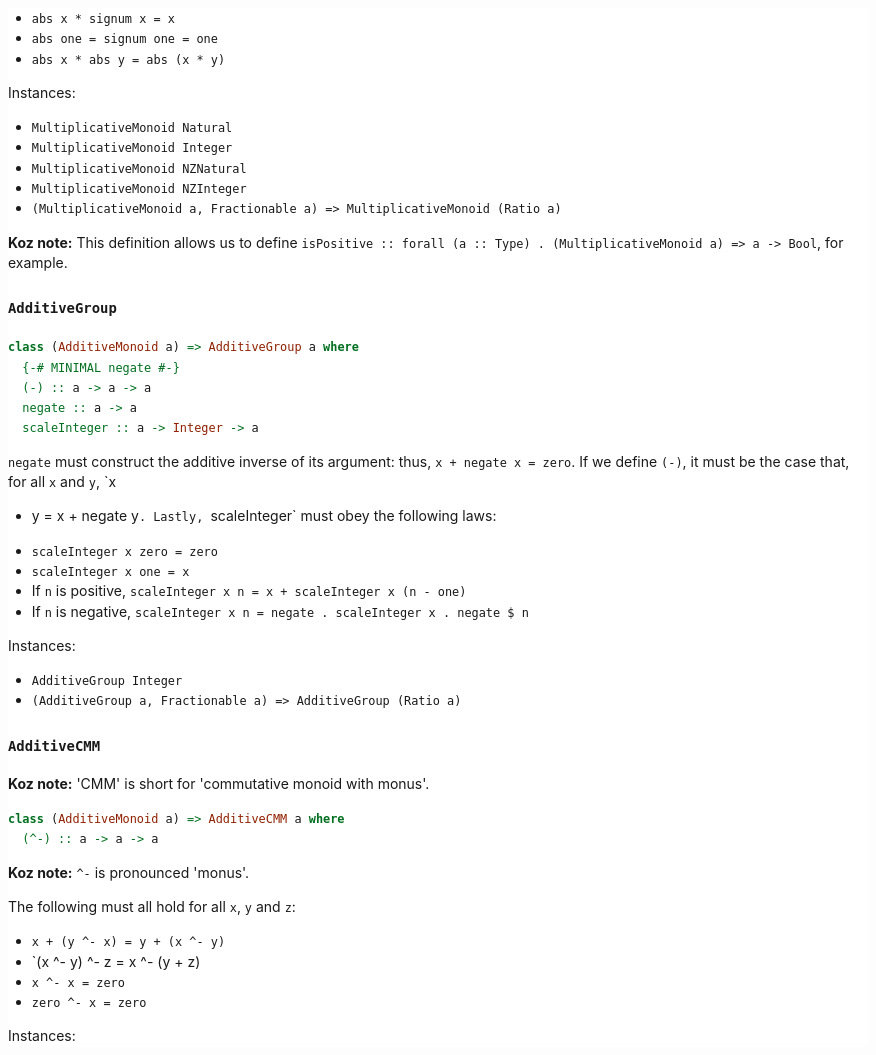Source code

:* `abs x * signum x = x`
* `abs one = signum one = one`
* `abs x * abs y = abs (x * y)`

Instances:

* `MultiplicativeMonoid Natural`
* `MultiplicativeMonoid Integer`
* `MultiplicativeMonoid NZNatural`
* `MultiplicativeMonoid NZInteger`
* `(MultiplicativeMonoid a, Fractionable a) => MultiplicativeMonoid (Ratio a)`

**Koz note:** This definition allows us to define `isPositive :: forall (a ::
Type) . (MultiplicativeMonoid a) => a -> Bool`, for example.

### `AdditiveGroup`

```haskell
class (AdditiveMonoid a) => AdditiveGroup a where
  {-# MINIMAL negate #-}
  (-) :: a -> a -> a
  negate :: a -> a
  scaleInteger :: a -> Integer -> a 
```

`negate` must construct the additive inverse of its argument: thus, `x + negate
x = zero`. If we define `(-)`, it must be the case that, for all `x` and `y`, `x
- y = x + negate y`. Lastly, `scaleInteger` must obey the following laws:

* `scaleInteger x zero = zero`
* `scaleInteger x one = x`
* If `n` is positive, `scaleInteger x n = x + scaleInteger x (n - one)`
* If `n` is negative, `scaleInteger x n = negate . scaleInteger x . negate $ n`

Instances:

* `AdditiveGroup Integer`
* `(AdditiveGroup a, Fractionable a) => AdditiveGroup (Ratio a)`

### `AdditiveCMM`

**Koz note:** 'CMM' is short for 'commutative monoid with monus'.

```haskell
class (AdditiveMonoid a) => AdditiveCMM a where
  (^-) :: a -> a -> a
```

**Koz note:** `^-` is pronounced 'monus'.

The following must all hold for all `x`, `y` and `z`:

* `x + (y ^- x) = y + (x ^- y)`
* `(x ^- y) ^- z = x ^- (y + z)
* `x ^- x = zero`
* `zero ^- x = zero`

Instances:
- - - - -
### Exercise
Reprint exactly the lines above that start at the one with "one = signum" and end at the one with "x + scaleInteger", keeping both and adding none.

### Result for this task
* `abs one = signum one = one`
* `abs x * abs y = abs (x * y)`

Instances:

* `MultiplicativeMonoid Natural`
* `MultiplicativeMonoid Integer`
* `MultiplicativeMonoid NZNatural`
* `MultiplicativeMonoid NZInteger`
* `(MultiplicativeMonoid a, Fractionable a) => MultiplicativeMonoid (Ratio a)`

**Koz note:** This definition allows us to define `isPositive :: forall (a ::
Type) . (MultiplicativeMonoid a) => a -> Bool`, for example.

### `AdditiveGroup`

```haskell
class (AdditiveMonoid a) => AdditiveGroup a where
  {-# MINIMAL negate #-}
  (-) :: a -> a -> a
  negate :: a -> a
  scaleInteger :: a -> Integer -> a 
```

`negate` must construct the additive inverse of its argument: thus, `x + negate
x = zero`. If we define `(-)`, it must be the case that, for all `x` and `y`, `x
- y = x + negate y`. Lastly, `scaleInteger` must obey the following laws:

* `scaleInteger x zero = zero`
* `scaleInteger x one = x`
* If `n` is positive, `scaleInteger x n = x + scaleInteger x (n - one)`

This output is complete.